Segment Start: Source data

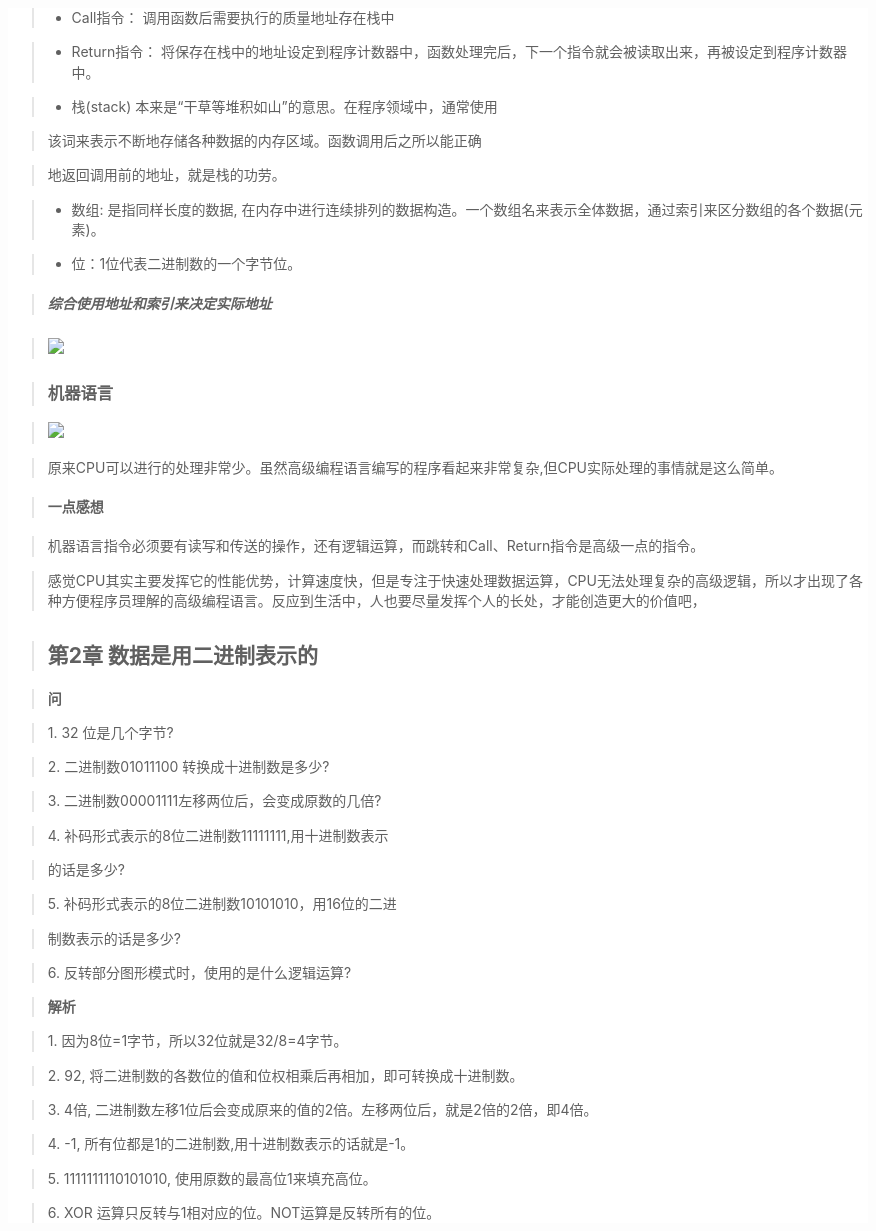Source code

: > * Call指令： 调用函数后需要执行的质量地址存在栈中

> * Return指令： 将保存在栈中的地址设定到程序计数器中，函数处理完后，下一个指令就会被读取出来，再被设定到程序计数器中。

> * 栈(stack) 本来是“干草等堆积如山”的意思。在程序领域中，通常使用

> 该词来表示不断地存储各种数据的内存区域。函数调用后之所以能正确

> 地返回调用前的地址，就是栈的功劳。

> * 数组: 是指同样长度的数据, 在内存中进行连续排列的数据构造。一个数组名来表示全体数据，通过索引来区分数组的各个数据(元素)。

> * 位：1位代表二进制数的一个字节位。

> ##### 综合使用地址和索引来决定实际地址

> ![](http://pic-mike.oss-cn-hongkong.aliyuncs.com/qiniu/15224757633327.jpg)

> ### 机器语言

> ![](http://pic-mike.oss-cn-hongkong.aliyuncs.com/qiniu/15224760366460.jpg)

> 原来CPU可以进行的处理非常少。虽然高级编程语言编写的程序看起来非常复杂,但CPU实际处理的事情就是这么简单。

> #### 一点感想

> 机器语言指令必须要有读写和传送的操作，还有逻辑运算，而跳转和Call、Return指令是高级一点的指令。

> 感觉CPU其实主要发挥它的性能优势，计算速度快，但是专注于快速处理数据运算，CPU无法处理复杂的高级逻辑，所以才出现了各种方便程序员理解的高级编程语言。反应到生活中，人也要尽量发挥个人的长处，才能创造更大的价值吧，

> ## 第2章 数据是用二进制表示的

> **问**

> 1\. 32 位是几个字节?

> 2\. 二进制数01011100 转换成十进制数是多少?

> 3\. 二进制数00001111左移两位后，会变成原数的几倍?

> 4\. 补码形式表示的8位二进制数11111111,用十进制数表示

> 的话是多少?

> 5\. 补码形式表示的8位二进制数10101010，用16位的二进

> 制数表示的话是多少?

> 6\. 反转部分图形模式时，使用的是什么逻辑运算?

> **解析**

> 1\. 因为8位=1字节，所以32位就是32/8=4字节。

> 2\. 92, 将二进制数的各数位的值和位权相乘后再相加，即可转换成十进制数。

> 3\. 4倍, 二进制数左移1位后会变成原来的值的2倍。左移两位后，就是2倍的2倍，即4倍。

> 4\. -1, 所有位都是1的二进制数,用十进制数表示的话就是-1。

> 5\. 1111111110101010, 使用原数的最高位1来填充高位。

> 6\. XOR 运算只反转与1相对应的位。NOT运算是反转所有的位。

Segment End: Source data

■ **Work to be completed**
Retype all of the lines above exactly, leaving out the pictures.

■ **Worked solution**
Source code

: > * Call指令： 调用函数后需要执行的质量地址存在栈中

> * Return指令： 将保存在栈中的地址设定到程序计数器中，函数处理完后，下一个指令就会被读取出来，再被设定到程序计数器中。

> * 栈(stack) 本来是“干草等堆积如山”的意思。在程序领域中，通常使用

> 该词来表示不断地存储各种数据的内存区域。函数调用后之所以能正确

> 地返回调用前的地址，就是栈的功劳。

> * 数组: 是指同样长度的数据, 在内存中进行连续排列的数据构造。一个数组名来表示全体数据，通过索引来区分数组的各个数据(元素)。

> * 位：1位代表二进制数的一个字节位。

> ##### 综合使用地址和索引来决定实际地址

> ![](http://pic-mike.oss-cn-hongkong.aliyuncs.com/qiniu/15224757633327.jpg)

> ### 机器语言

> ![](http://pic-mike.oss-cn-hongkong.aliyuncs.com/qiniu/15224760366460.jpg)

> 原来CPU可以进行的处理非常少。虽然高级编程语言编写的程序看起来非常复杂,但CPU实际处理的事情就是这么简单。

> #### 一点感想

> 机器语言指令必须要有读写和传送的操作，还有逻辑运算，而跳转和Call、Return指令是高级一点的指令。

> 感觉CPU其实主要发挥它的性能优势，计算速度快，但是专注于快速处理数据运算，CPU无法处理复杂的高级逻辑，所以才出现了各种方便程序员理解的高级编程语言。反应到生活中，人也要尽量发挥个人的长处，才能创造更大的价值吧，

> ## 第2章 数据是用二进制表示的

> **问**

> 1\. 32 位是几个字节?

> 2\. 二进制数01011100 转换成十进制数是多少?

> 3\. 二进制数00001111左移两位后，会变成原数的几倍?

> 4\. 补码形式表示的8位二进制数11111111,用十进制数表示

> 的话是多少?

> 5\. 补码形式表示的8位二进制数10101010，用16位的二进

> 制数表示的话是多少?

> 6\. 反转部分图形模式时，使用的是什么逻辑运算?

> **解析**

> 1\. 因为8位=1字节，所以32位就是32/8=4字节。

> 2\. 92, 将二进制数的各数位的值和位权相乘后再相加，即可转换成十进制数。

> 3\. 4倍, 二进制数左移1位后会变成原来的值的2倍。左移两位后，就是2倍的2倍，即4倍。

> 4\. -1, 所有位都是1的二进制数,用十进制数表示的话就是-1。

> 5\. 1111111110101010, 使用原数的最高位1来填充高位。

> 6\. XOR 运算只反转与1相对应的位。NOT运算是反转所有的位。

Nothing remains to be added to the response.